Top of Selected excerpt

TABLE VIII. FULL DETECT PHASE RESULTS

| Testbench       | ND  | NP   | Detected | Not<br>Qualified | Runtime |
|-----------------|-----|------|----------|------------------|---------|
| Peripheral      | 30  | 74   | 762      | 4923             | 8hr 10m |
| Proc. Sub-block | 16  | 411  | 5258     | 1827             | 7hr 42m |
| Mem Controller  | 23  | 102  | 299      | 8052             | 6hr 21m |
| SOC System      | 309 | 1496 | 1006     | 42001            | >7 days |

When ND and NP faults are identified they must be analyzed to determine why the testbench did not detect them. To do this we always go through the following steps. First, we identify the type of fault and where it was inserted in the design. Then we can compare the original test waveforms to the waveform with the fault and work with the designer to understand the change in functionality caused by the fault. Once the change is understood we compare the behavior to the design specification and test plan to see if the testbench should identify this change as a bug. If the answer is no then we disable the fault, if the answer is yes then a new test or checker must be added to the environment and the analysis is run again for this fault.

Bottom of Selected excerpt
Top of Data supplied

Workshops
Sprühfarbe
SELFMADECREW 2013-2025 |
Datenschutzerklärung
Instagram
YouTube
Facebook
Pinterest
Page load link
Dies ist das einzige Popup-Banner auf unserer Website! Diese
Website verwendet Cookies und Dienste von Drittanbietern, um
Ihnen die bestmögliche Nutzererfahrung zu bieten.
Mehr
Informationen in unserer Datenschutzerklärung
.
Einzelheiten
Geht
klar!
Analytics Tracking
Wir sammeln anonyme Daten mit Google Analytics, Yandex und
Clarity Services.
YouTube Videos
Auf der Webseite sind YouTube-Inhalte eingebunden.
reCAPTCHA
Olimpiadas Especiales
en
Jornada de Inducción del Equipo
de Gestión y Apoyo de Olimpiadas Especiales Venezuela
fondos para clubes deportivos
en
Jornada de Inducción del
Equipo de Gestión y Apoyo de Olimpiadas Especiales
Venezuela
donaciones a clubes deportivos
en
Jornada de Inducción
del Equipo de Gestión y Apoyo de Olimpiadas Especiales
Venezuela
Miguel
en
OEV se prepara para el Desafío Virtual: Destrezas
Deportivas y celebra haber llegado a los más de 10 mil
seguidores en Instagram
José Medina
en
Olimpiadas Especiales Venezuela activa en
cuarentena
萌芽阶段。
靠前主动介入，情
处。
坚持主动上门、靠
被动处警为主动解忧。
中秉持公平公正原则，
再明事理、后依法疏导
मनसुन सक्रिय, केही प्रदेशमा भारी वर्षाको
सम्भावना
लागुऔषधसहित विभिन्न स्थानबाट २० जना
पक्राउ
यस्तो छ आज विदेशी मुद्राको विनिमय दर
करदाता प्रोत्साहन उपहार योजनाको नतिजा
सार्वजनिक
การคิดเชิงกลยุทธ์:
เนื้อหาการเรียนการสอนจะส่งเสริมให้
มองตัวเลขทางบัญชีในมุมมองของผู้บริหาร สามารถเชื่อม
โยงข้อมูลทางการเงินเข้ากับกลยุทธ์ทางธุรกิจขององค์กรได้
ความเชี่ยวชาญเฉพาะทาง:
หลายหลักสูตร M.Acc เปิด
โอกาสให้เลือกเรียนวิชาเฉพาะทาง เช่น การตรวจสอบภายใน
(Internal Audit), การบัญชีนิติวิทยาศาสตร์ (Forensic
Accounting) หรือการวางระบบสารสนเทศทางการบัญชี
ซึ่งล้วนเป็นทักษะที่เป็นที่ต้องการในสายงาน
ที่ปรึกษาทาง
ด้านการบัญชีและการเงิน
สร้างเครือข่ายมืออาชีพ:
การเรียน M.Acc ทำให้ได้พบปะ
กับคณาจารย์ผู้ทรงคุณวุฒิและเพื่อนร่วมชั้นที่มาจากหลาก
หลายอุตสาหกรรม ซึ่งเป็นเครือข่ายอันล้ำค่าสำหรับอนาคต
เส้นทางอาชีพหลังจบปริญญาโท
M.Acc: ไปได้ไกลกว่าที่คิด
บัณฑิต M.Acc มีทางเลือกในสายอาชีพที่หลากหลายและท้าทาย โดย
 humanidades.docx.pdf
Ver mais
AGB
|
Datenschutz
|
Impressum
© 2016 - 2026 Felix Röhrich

Bottom of Data supplied

# Using the information
1/ List the testbenches named in the fault detection table.
2/ Put the lines of the rows into a numbered list, beginning at the first line of the rows and stopping after the line that contains "de Gestión y Apoyo de Olimpiadas Especiales Venezuela". Leave out blank lines.

# Solutions below
1/
- Peripheral
- Proc. Sub-block
- Mem Controller
- SOC System

2/
1. Workshops
2. Sprühfarbe
3. SELFMADECREW 2013-2025 |
4. Datenschutzerklärung
5. Instagram
6. YouTube
7. Facebook
8. Pinterest
9. Page load link
10. Dies ist das einzige Popup-Banner auf unserer Website! Diese
11. Website verwendet Cookies und Dienste von Drittanbietern, um
12. Ihnen die bestmögliche Nutzererfahrung zu bieten.
13. Mehr
14. Informationen in unserer Datenschutzerklärung
15. .
16. Einzelheiten
17. Geht
18. klar!
19. Analytics Tracking
20. Wir sammeln anonyme Daten mit Google Analytics, Yandex und
21. Clarity Services.
22. YouTube Videos
23. Auf der Webseite sind YouTube-Inhalte eingebunden.
24. reCAPTCHA
25. Olimpiadas Especiales
26. en
27. Jornada de Inducción del Equipo
28. de Gestión y Apoyo de Olimpiadas Especiales Venezuela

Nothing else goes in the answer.